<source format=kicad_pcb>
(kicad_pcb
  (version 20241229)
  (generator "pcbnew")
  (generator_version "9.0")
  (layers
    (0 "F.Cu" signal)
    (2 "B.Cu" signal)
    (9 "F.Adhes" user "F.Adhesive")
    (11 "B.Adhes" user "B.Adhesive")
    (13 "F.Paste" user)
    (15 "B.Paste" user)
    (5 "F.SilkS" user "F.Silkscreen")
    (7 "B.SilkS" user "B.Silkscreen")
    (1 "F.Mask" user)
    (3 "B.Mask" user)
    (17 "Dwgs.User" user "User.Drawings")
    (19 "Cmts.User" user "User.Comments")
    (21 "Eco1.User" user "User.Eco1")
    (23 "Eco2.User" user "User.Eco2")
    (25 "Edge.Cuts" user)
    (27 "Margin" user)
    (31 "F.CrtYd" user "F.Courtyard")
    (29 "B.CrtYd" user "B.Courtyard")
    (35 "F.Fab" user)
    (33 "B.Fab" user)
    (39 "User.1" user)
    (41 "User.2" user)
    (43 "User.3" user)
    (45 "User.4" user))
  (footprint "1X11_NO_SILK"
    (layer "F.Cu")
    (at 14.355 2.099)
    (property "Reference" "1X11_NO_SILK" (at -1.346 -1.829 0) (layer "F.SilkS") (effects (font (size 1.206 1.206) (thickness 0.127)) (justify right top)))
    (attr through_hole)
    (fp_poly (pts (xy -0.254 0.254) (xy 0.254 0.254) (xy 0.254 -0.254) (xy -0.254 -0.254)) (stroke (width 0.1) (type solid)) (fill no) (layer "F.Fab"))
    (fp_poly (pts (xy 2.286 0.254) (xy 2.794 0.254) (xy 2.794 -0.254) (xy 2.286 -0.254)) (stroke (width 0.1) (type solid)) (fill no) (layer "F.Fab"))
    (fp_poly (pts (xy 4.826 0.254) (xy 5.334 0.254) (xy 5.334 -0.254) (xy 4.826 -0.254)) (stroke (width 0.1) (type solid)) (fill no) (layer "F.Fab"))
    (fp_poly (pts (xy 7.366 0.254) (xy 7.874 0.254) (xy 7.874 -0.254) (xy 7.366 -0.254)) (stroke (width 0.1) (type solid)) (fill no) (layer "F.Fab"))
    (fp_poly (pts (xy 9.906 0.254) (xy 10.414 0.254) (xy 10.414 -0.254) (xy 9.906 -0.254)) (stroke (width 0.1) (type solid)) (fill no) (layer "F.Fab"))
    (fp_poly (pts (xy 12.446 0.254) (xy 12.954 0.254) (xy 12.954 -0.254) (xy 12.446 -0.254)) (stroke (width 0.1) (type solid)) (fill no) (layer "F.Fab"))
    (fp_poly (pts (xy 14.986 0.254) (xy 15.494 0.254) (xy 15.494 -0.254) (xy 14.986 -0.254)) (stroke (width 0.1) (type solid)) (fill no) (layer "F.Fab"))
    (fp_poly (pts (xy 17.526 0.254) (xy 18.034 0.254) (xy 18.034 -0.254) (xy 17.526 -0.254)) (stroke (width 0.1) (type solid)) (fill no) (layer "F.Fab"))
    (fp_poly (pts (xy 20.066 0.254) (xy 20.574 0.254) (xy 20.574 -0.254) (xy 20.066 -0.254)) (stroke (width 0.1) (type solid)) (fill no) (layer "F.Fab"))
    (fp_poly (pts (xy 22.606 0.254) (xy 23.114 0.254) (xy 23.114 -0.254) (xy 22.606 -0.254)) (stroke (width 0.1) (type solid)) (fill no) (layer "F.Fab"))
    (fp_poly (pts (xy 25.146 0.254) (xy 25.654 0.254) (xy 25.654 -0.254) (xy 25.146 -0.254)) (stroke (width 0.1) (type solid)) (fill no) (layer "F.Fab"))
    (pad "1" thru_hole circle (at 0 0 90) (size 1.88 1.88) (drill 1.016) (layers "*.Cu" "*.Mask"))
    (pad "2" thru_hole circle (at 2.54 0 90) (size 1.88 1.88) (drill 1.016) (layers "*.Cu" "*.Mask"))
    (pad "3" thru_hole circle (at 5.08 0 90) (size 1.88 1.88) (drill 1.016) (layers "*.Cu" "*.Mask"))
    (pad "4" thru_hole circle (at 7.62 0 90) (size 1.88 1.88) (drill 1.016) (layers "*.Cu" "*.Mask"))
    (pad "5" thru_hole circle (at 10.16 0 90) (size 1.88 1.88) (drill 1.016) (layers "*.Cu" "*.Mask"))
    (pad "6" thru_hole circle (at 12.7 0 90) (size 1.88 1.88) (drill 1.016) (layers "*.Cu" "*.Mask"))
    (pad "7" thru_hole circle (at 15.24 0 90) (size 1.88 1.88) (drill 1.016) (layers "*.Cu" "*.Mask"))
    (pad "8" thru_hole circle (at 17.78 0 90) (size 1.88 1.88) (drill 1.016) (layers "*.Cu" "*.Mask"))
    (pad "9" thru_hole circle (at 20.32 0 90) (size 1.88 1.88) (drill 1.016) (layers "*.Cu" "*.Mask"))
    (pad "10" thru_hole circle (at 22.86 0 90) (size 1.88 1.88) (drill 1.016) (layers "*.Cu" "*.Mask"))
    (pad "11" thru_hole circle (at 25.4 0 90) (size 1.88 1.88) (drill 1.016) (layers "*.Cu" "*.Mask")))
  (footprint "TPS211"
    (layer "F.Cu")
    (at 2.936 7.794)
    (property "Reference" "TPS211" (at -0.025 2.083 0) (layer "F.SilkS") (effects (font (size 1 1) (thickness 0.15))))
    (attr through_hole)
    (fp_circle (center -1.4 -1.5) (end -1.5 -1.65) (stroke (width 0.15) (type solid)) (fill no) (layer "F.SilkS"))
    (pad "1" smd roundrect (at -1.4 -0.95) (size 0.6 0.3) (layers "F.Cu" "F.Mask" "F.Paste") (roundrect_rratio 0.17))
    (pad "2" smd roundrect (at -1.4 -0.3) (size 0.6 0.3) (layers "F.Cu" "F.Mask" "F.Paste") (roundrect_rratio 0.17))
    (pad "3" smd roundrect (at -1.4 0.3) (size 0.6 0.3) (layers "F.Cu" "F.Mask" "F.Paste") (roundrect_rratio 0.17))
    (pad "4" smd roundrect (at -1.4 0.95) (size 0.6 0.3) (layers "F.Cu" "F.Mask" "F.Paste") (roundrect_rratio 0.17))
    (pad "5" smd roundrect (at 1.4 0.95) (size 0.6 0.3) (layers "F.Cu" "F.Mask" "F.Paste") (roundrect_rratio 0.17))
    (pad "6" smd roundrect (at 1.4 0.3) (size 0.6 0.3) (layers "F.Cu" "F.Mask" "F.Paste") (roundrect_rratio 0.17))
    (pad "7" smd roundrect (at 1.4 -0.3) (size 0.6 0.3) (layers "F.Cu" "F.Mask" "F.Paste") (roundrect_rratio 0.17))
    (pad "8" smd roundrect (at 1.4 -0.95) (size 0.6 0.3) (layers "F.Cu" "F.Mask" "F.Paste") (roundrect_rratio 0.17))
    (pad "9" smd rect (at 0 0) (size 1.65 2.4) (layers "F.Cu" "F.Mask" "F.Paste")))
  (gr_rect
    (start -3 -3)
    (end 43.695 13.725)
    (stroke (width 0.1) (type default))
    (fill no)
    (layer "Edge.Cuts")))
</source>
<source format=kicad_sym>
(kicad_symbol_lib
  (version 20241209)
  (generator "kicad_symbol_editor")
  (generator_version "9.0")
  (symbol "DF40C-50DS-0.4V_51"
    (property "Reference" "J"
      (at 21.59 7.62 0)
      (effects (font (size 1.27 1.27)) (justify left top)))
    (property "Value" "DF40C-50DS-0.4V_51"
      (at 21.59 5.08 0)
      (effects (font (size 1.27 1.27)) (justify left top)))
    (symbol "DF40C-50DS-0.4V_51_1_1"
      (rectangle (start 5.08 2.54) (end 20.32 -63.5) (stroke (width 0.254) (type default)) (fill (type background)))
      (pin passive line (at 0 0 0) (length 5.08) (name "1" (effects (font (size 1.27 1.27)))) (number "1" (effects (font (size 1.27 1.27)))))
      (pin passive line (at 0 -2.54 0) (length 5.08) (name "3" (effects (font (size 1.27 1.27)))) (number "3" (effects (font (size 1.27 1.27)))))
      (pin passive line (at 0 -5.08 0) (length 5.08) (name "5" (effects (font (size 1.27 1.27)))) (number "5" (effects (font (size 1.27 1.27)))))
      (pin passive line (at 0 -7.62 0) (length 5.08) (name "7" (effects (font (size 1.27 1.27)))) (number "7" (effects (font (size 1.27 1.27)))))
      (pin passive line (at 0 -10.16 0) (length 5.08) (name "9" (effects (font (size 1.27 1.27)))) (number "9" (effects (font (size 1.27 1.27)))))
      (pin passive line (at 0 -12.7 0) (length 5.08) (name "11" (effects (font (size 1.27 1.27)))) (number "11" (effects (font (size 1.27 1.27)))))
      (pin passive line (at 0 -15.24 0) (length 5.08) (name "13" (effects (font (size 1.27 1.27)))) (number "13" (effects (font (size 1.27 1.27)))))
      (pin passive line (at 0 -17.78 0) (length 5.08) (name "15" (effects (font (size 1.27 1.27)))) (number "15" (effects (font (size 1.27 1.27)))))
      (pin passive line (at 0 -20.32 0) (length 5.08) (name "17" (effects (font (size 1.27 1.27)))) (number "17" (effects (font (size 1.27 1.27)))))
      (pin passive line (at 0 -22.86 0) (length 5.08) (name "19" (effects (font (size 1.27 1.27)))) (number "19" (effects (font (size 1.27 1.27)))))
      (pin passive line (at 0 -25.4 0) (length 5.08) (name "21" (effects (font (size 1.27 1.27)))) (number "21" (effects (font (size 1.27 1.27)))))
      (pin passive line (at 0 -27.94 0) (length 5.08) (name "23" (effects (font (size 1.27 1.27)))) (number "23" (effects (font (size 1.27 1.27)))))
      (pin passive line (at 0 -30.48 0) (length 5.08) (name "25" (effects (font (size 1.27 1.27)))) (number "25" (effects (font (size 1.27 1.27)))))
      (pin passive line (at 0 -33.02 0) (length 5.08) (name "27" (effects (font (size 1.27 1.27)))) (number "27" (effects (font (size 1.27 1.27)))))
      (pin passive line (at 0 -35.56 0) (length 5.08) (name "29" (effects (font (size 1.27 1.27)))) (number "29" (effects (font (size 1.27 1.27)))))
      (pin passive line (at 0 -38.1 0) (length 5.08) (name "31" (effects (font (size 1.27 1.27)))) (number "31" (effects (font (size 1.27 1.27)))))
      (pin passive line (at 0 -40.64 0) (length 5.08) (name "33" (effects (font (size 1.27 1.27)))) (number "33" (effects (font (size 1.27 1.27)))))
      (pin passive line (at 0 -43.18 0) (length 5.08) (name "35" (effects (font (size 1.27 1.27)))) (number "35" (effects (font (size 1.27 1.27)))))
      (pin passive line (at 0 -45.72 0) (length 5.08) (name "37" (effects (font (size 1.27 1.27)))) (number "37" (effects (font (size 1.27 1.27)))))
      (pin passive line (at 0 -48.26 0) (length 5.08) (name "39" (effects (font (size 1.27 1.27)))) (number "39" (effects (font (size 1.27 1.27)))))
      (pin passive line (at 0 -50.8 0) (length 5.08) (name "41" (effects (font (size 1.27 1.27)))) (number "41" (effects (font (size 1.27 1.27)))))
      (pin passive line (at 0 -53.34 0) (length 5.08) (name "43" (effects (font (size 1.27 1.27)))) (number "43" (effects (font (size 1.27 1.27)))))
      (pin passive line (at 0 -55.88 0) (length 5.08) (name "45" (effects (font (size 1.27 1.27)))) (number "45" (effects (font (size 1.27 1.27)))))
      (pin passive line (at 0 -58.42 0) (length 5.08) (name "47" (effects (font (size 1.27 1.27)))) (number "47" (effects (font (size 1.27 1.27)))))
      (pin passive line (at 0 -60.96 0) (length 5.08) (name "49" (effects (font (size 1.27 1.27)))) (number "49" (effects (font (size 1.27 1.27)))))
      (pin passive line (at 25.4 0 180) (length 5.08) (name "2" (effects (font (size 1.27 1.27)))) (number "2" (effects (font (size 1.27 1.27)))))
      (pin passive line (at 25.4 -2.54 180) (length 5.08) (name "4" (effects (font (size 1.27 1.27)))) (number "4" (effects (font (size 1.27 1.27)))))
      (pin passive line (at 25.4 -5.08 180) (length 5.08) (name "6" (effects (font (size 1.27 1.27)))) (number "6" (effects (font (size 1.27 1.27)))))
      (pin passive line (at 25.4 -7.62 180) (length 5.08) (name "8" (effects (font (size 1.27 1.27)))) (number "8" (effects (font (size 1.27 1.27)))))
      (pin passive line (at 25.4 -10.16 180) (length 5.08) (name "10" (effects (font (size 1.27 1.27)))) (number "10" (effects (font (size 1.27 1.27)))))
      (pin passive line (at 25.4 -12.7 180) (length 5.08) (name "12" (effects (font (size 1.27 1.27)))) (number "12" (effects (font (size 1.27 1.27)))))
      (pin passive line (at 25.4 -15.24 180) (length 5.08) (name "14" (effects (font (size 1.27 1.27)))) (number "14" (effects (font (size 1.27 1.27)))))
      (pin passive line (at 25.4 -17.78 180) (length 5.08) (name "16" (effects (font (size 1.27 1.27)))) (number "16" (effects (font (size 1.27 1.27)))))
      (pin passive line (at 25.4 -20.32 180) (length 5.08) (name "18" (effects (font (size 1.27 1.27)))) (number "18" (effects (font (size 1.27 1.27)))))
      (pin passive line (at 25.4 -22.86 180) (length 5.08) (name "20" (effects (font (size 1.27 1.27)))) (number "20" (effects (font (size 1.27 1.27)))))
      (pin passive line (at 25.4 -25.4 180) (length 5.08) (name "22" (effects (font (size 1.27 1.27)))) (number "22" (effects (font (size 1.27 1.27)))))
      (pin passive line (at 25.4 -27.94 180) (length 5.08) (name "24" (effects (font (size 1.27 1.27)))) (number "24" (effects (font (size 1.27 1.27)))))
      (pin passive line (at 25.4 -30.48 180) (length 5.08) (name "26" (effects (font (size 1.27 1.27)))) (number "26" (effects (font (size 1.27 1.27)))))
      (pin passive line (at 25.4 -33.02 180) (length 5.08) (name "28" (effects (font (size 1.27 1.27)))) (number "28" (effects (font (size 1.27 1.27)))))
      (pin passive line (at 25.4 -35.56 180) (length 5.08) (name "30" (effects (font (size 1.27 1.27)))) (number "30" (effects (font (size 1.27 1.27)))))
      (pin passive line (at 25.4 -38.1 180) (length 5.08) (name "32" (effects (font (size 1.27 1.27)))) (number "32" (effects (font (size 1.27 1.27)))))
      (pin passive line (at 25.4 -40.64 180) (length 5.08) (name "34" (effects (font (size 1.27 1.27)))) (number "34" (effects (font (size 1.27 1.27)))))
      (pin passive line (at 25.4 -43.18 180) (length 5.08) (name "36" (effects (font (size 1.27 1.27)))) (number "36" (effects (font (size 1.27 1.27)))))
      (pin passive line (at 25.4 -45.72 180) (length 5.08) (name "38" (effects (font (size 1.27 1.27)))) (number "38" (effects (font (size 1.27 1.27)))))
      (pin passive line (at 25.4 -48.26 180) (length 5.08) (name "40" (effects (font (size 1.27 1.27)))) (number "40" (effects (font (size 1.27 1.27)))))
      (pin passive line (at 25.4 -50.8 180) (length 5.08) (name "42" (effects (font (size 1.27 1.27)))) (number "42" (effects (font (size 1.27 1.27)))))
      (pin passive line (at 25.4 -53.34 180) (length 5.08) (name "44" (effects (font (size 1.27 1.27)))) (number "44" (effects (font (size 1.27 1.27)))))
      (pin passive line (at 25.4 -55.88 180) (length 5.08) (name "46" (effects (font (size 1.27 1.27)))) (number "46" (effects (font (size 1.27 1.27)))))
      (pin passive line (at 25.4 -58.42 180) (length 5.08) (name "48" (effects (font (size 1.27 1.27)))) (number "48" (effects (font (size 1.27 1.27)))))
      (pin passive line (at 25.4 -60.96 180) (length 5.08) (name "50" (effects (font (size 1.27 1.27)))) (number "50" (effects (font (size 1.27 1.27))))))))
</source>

Try it – The listing above holds a line with "(pin passive line (at 0 -60.96" and a line with "(pin passive line (at 25.4 -2.54". Print the stretch from the first through the second, exactly and alone.

Output for this task –
      (pin passive line (at 0 -60.96 0) (length 5.08) (name "49" (effects (font (size 1.27 1.27)))) (number "49" (effects (font (size 1.27 1.27)))))
      (pin passive line (at 25.4 0 180) (length 5.08) (name "2" (effects (font (size 1.27 1.27)))) (number "2" (effects (font (size 1.27 1.27)))))
      (pin passive line (at 25.4 -2.54 180) (length 5.08) (name "4" (effects (font (size 1.27 1.27)))) (number "4" (effects (font (size 1.27 1.27)))))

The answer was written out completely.